Advancing global de-dollarization, China’s central bank is boosting its gold reserves while signing currency swap deals in yuan with countries like Argentina, encouraging the use of renminbi instead of US dollars.
 
by Ben Norton 

Part 3 - Chinese and Argentine central banks sign yuan currency swap deal

Argentina has struggled for centuries with odious debt owed to colonial and neo-colonial powers.

Today, the South American nation is trapped in $44 billion in dollar-denominated debt with the IMF.

Seeking to fortify its sovereignty and weaken US control, Argentina has strengthened its relations with China and Russia.

China is already Argentina’s second-biggest trade partner, after Brazil, and the ties between the countries are growing.

In February 2022, Buenos Aires joined Beijing’s massive global infrastructure project, the Belt and Road Initiative.

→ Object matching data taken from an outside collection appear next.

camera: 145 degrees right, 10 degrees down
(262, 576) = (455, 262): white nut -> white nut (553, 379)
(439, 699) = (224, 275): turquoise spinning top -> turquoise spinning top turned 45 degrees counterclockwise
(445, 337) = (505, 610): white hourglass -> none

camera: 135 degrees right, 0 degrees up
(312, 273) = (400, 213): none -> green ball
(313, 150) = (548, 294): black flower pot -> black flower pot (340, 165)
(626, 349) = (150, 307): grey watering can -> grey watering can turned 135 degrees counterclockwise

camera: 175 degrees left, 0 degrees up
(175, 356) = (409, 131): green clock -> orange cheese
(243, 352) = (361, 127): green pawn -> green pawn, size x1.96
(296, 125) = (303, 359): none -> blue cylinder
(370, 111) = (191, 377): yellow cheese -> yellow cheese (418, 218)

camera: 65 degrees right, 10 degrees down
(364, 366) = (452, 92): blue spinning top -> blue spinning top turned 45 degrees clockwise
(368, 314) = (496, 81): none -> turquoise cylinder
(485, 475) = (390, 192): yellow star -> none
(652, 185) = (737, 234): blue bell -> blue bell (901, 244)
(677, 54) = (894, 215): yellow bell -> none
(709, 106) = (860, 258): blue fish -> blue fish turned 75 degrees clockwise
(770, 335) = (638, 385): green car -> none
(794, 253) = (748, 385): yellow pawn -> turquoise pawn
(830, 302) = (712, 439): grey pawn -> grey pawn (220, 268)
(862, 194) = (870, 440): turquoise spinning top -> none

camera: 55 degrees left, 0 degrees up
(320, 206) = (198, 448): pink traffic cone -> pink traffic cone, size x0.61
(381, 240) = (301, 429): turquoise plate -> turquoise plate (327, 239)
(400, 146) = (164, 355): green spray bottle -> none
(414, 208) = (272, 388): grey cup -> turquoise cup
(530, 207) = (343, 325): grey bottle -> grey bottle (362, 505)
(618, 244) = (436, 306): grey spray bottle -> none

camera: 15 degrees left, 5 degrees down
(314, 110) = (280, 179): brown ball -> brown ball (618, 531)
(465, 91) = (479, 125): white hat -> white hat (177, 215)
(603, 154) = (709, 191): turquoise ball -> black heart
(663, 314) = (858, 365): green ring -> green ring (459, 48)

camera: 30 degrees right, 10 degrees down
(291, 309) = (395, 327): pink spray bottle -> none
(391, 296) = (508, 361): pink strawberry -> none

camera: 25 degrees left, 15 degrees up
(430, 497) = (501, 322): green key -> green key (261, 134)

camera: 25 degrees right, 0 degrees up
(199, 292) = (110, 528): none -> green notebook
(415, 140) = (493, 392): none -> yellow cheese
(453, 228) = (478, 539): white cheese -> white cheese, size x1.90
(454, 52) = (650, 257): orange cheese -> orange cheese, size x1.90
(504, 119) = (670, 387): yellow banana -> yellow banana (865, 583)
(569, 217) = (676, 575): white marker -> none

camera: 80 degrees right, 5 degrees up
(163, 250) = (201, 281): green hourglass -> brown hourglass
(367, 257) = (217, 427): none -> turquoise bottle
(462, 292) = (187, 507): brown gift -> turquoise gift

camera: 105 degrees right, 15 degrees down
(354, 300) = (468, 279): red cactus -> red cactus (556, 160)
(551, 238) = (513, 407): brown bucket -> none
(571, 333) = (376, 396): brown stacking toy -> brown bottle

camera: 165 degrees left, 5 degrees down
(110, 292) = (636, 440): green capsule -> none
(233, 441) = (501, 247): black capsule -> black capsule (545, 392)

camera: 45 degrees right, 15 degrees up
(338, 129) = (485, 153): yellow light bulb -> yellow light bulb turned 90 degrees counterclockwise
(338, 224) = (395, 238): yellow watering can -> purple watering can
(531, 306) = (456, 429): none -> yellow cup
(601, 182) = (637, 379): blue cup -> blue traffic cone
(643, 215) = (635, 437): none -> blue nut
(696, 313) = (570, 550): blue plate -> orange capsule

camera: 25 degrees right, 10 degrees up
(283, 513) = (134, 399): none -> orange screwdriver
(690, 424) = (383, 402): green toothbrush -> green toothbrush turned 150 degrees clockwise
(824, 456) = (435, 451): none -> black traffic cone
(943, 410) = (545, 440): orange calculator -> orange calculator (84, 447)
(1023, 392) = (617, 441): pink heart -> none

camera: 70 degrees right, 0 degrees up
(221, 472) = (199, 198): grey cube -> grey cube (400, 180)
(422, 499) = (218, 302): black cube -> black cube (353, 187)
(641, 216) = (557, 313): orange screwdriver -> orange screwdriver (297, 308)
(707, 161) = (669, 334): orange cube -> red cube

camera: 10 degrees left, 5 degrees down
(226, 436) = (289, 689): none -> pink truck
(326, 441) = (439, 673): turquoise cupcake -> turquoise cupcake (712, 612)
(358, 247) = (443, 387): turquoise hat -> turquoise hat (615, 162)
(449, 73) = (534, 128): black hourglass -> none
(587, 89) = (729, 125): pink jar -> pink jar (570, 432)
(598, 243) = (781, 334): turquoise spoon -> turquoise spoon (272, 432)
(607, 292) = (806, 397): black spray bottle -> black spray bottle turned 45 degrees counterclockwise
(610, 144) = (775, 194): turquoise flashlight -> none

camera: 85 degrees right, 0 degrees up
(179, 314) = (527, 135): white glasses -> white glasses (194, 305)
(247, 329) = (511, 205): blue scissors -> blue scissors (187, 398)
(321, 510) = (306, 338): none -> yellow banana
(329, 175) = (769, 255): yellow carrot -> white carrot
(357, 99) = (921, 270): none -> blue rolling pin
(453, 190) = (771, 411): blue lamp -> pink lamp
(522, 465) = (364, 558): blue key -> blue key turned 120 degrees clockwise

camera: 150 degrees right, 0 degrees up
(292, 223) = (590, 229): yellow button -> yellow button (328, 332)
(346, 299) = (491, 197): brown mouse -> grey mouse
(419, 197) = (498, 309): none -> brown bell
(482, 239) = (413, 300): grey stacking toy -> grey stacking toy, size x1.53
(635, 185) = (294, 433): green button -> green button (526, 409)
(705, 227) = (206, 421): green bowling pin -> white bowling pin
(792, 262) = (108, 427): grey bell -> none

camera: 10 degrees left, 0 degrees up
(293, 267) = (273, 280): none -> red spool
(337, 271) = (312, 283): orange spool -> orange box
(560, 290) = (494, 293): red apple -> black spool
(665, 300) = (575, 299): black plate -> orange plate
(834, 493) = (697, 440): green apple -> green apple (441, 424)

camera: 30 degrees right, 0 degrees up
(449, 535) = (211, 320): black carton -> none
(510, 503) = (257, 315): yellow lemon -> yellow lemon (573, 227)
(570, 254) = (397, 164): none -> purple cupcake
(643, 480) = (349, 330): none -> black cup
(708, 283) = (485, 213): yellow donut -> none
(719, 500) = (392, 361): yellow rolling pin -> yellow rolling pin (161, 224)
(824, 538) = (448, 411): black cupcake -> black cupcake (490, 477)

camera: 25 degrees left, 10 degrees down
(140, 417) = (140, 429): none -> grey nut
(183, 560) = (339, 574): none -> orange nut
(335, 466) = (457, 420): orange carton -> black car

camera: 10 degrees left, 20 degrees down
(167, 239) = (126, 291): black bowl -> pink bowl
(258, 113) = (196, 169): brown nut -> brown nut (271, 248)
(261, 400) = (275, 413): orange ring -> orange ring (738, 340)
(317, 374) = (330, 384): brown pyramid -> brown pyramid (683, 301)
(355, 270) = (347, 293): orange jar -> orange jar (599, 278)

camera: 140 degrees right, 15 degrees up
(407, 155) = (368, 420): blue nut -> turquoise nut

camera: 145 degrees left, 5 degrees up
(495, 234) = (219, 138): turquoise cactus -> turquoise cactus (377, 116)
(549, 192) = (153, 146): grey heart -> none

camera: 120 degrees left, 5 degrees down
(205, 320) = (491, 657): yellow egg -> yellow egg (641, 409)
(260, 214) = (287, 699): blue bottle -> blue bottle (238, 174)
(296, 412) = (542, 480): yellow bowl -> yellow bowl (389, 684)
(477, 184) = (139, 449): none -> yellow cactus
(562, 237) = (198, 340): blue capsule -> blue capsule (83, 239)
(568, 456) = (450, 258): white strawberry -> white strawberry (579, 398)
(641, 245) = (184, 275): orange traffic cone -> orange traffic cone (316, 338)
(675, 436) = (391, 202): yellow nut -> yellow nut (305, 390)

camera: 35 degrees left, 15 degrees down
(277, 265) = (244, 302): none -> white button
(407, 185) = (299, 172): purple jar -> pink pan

Argentina has also applied to join the expanded BRICS+ bloc, alongside Brazil, Russia, India, China, and South Africa.

This January 8, the president of Argentina’s central bank met with his counterpart from China.

The Argentine central bank reported that the two countries “committed to deepen the use of the RMB [renminbi] in the Argentine market for bilateral exchange”.

The swap offers 130 billion in Chinese yuan (roughly $19 billion USD), with an additional “special activation” of 35 billion yuan (approximately $5 billion USD) for interventions in the foreign-exchange market.

Argentine President Alberto Fernández had met with Chinese President Xi Jinping at the G20 summit in November 2022, where they discussed the currency swap.

The Argentine central bank has an account in its own currency, the peso, at the People’s Bank of China. China’s central bank has an account in yuan at Argentina’s central bank. Buenos Aires must pay Beijing back the 130 billion yuan, with interest. But the advantage is that dollars are not involved.

According to the Argentine central bank’s most recent report, from November 2022, its total reserves sum to $38 billion USD.

This means that the yuan currency swap represents roughly half of Argentina’s reserves. This will have a massive macroeconomic impact.

The newspaper Global Times, which is linked to the Communist Party of China and has a nationalist perspective, explained the thinking of some officials in Beijing, arguing that the currency swap deal “help the Latin American country hedge against shocks brought about by the US’ financial policy tightening while promoting its own industrial development”.

It is likely that more Latin American countries will increase the use of Chinese yuan in order to counter the US dollar’s hegemony, and strengthen economic ties with China”, the semi-official media outlet added.

Argentina is a significant agricultural producer, and its top exports include corn, soy products, and wheat.

Two-thirds of Argentina’s exports to China consist of soy beans, with an additional 7% of soy oil. Argentina also exports to China smaller amounts of beef, crude petroleum, and shrimp and prawn.

Most of what China exports to Argentina is various forms of advanced technologies, including phones, TVs, and machines.

Exports, especially from the agricultural sector, are one of the only ways Argentina can get access to foreign currencies – or more specifically dollars, which it needs to service its dollar-denominated debt with the IMF.

Normally, if a company in a country like Argentina needs dollars, or if a bank needs foreign currency for a loan, these firms would buy it on the foreign-exchange market. In contrast, swap lines cut out the middleman and create direct relationships between the central banks of countries.

The Chinese swap line deal could help Argentina hold on to dollars to service its debt, while using yuan to buy products from China.

Perhaps even more importantly for Buenos Aires, which suffers with high rates of inflation, it could also use yuan instead of dollars to stabilize the ever-weakening Argentine peso by intervening in the foreign-exchange market.